The authors solve this problem by positing that A can borrow associative strength from B and C. This means for any two stimuli $j$ and $k$, the representation of $k$ is further activated by the product of the associations that $j$ has with other stimuli, and the associations that those stimuli have with $k$. Formally:
$$ v_{chain(k|j)} = \sum_{i\neq j}{\frac{v_{i|j} \times v_{combined(k|i)}}{c_k}}$$
where $i$ are all the stimuli other than $j$. Let's implement it.
.chainV <- function(w, s1, s2, c2){
chain_s = setdiff(rownames(w), c(s1, s2)) #larger set is always first
chain_v = 0
chain_v = chain_v + sum(sapply(chain_s, function(x) w[s1, x]*.combV(w, x, s2, c2)/c2))
#note the call to .combV above
return(chain_v)
}
#The function is meant to be used with the model weights. So let's create a convenience function.
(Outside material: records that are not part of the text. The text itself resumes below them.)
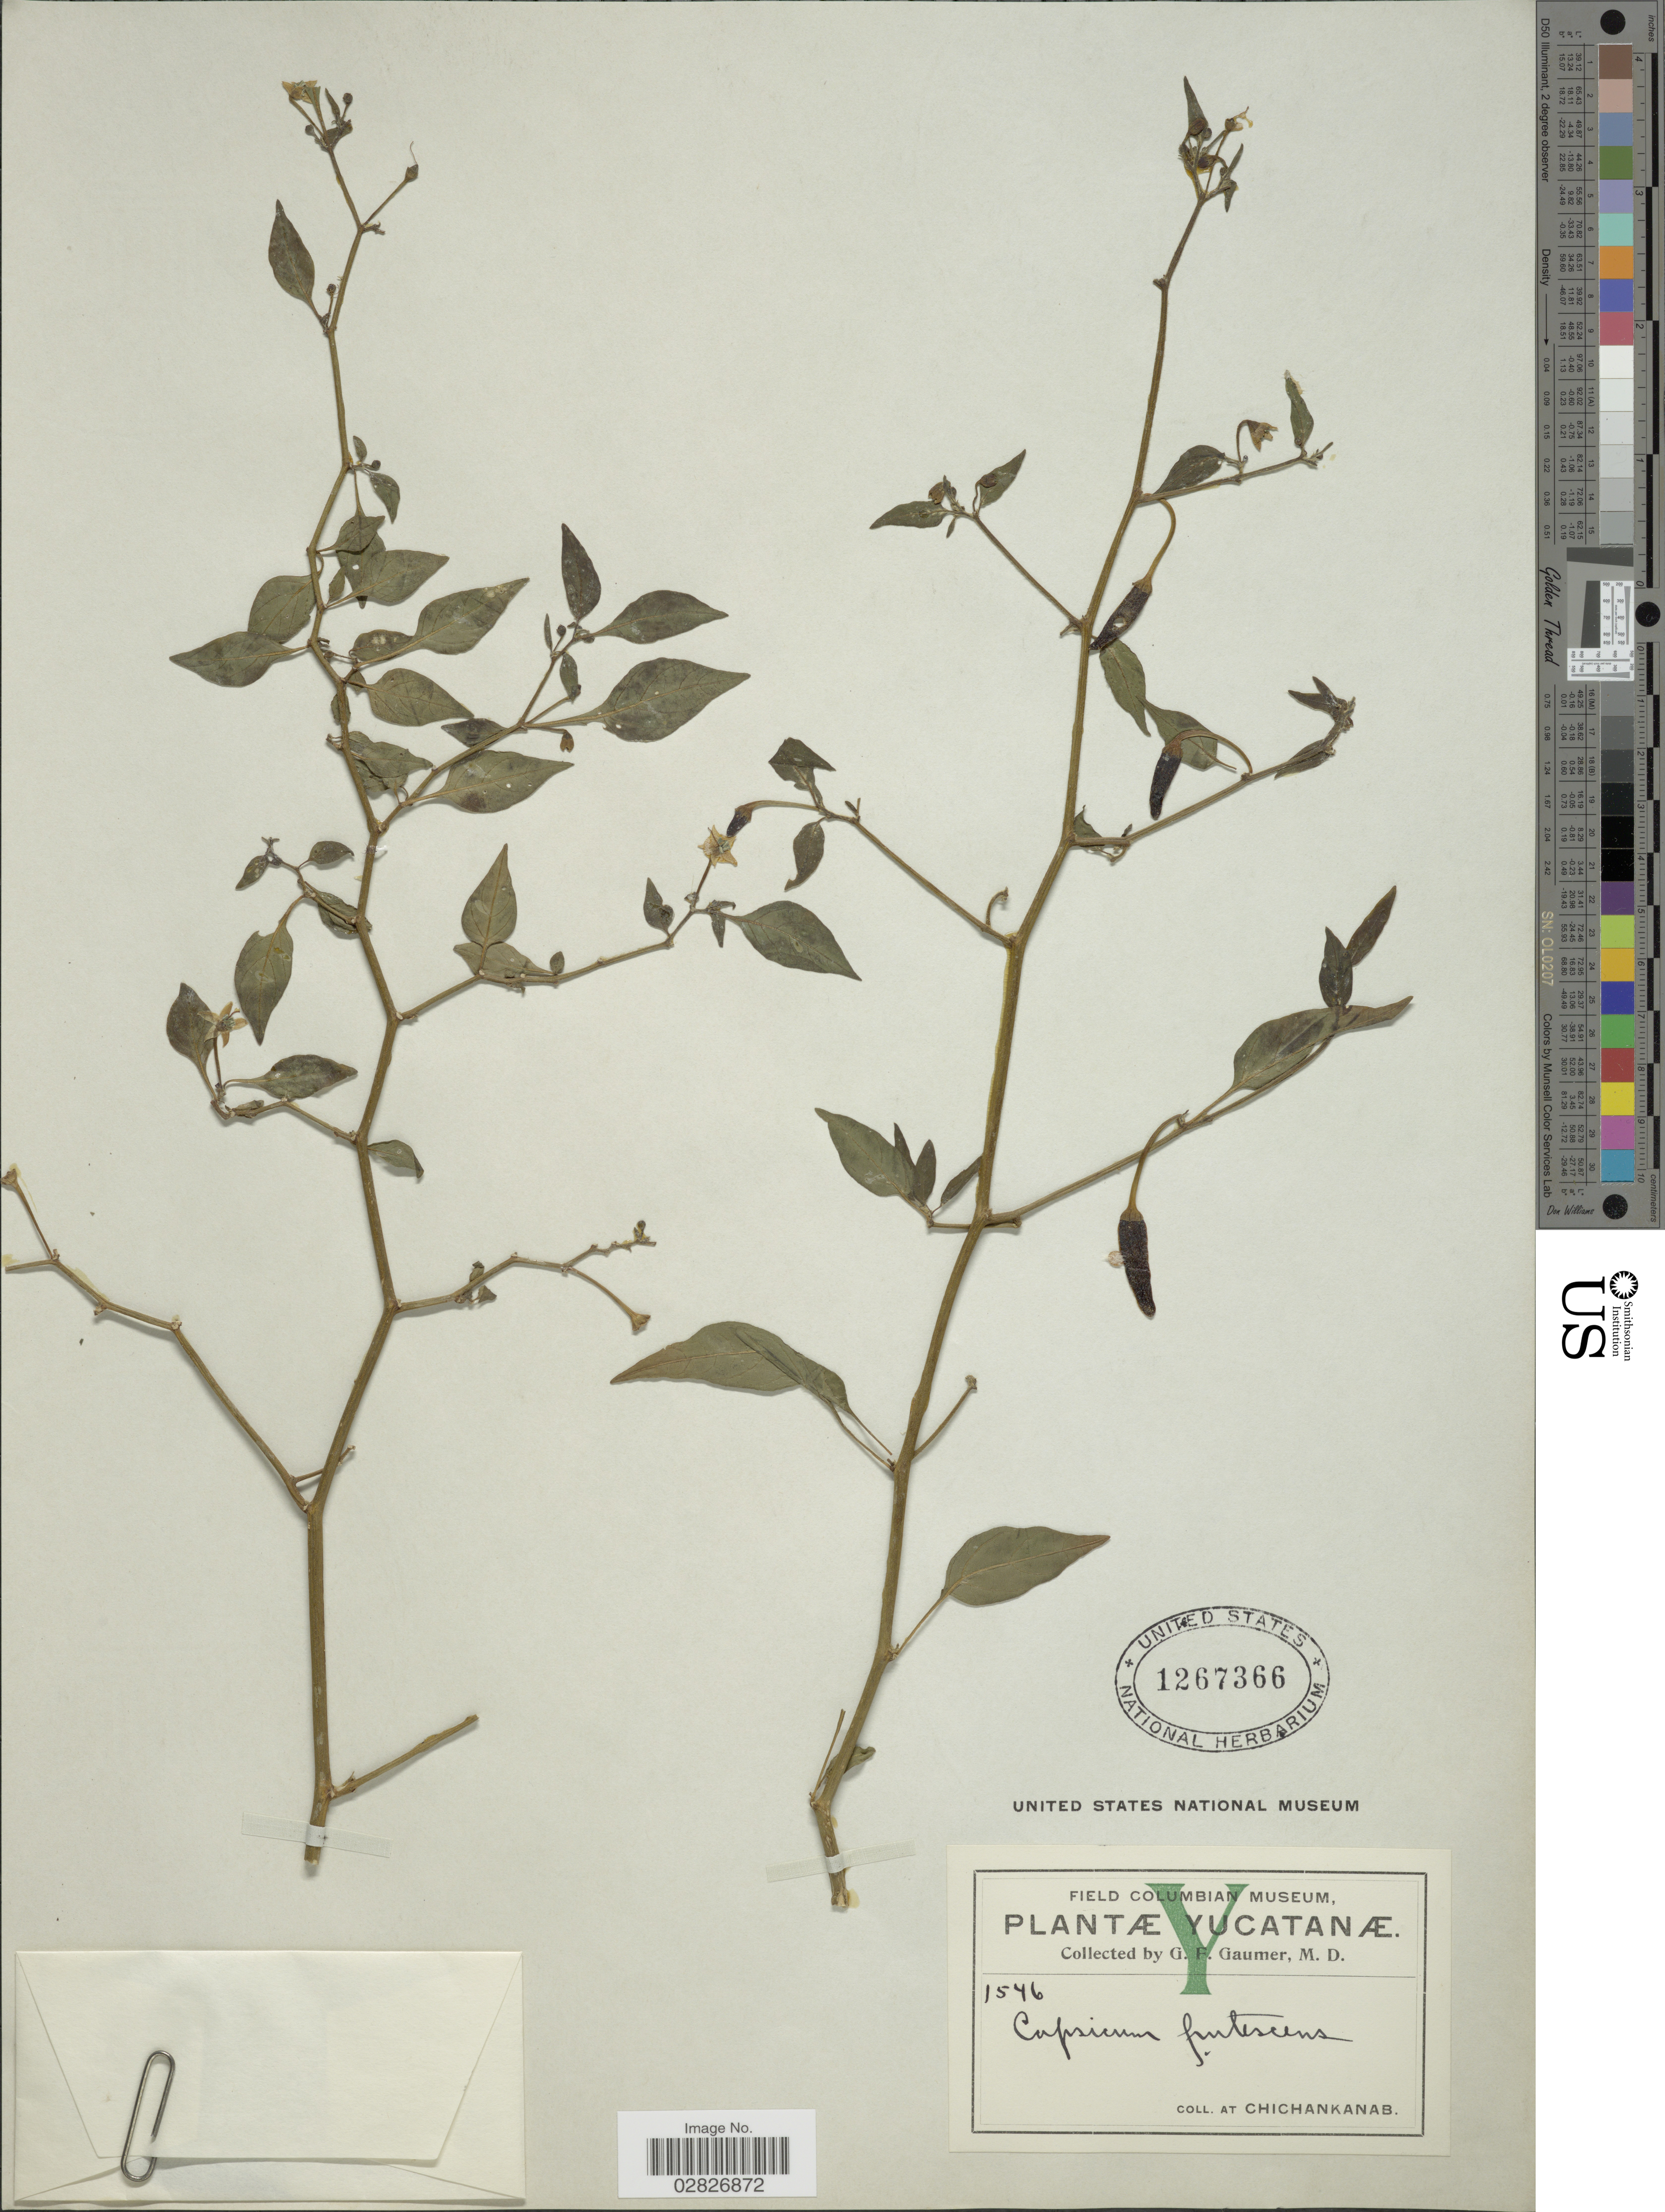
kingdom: Plantae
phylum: Tracheophyta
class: Magnoliopsida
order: Solanales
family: Solanaceae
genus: Capsicum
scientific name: Capsicum frutescens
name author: L.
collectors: G. F. Gaumer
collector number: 1546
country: Mexico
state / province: Yucatán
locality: At Chichankanab.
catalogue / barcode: US 1267366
chainMod <- function(modw, s1, s2, c2){
return(apply(modw, 1, function(w) .chainV(w, s1, s2, c2)))
}
#chainMod(truemod, 'A', 'US', cons[4])
There are probably faster ways to write the function above, but let's move on. Let's calculate the the chained associative strength for A in both conditions.
chaindat <- tibble(cond = c('true', 'pseudo'), mod = list(truemod, pseudomod)) %>%
rowwise() %>% mutate(cv = list(enframe(chainMod(mod, 'A', 'US', cons[4]),
name = 'trial', value = 'str'))) %>%
select(-mod) %>% unnest(cv)
chaindat$cond <- factor(combdat$cond, levels = c('true', 'pseudo'))
chaindat %>% ggplot(aes(x = trial, y = str, colour = cond)) +
geom_line() + geom_point() + labs(title = 'Chained V for A')
The chained associative strength comes to the rescue. Here's a plot of $v_{total}$ for A (i.e., $v_{combined} + v_{chained}$)
combdat %>% mutate(str = str + chaindat$str) %>% ggplot(aes(x = trial, y = str, colour = cond)) +
geom_line() + geom_point() + labs('Total V for A')
And that's how HeiDI explains the relative validity effect (I think?). There are plenty of other points the authors address, but they are all orthogonal to the model architecture. This is good enough for me to build an intuition; now if only I could go to the alps.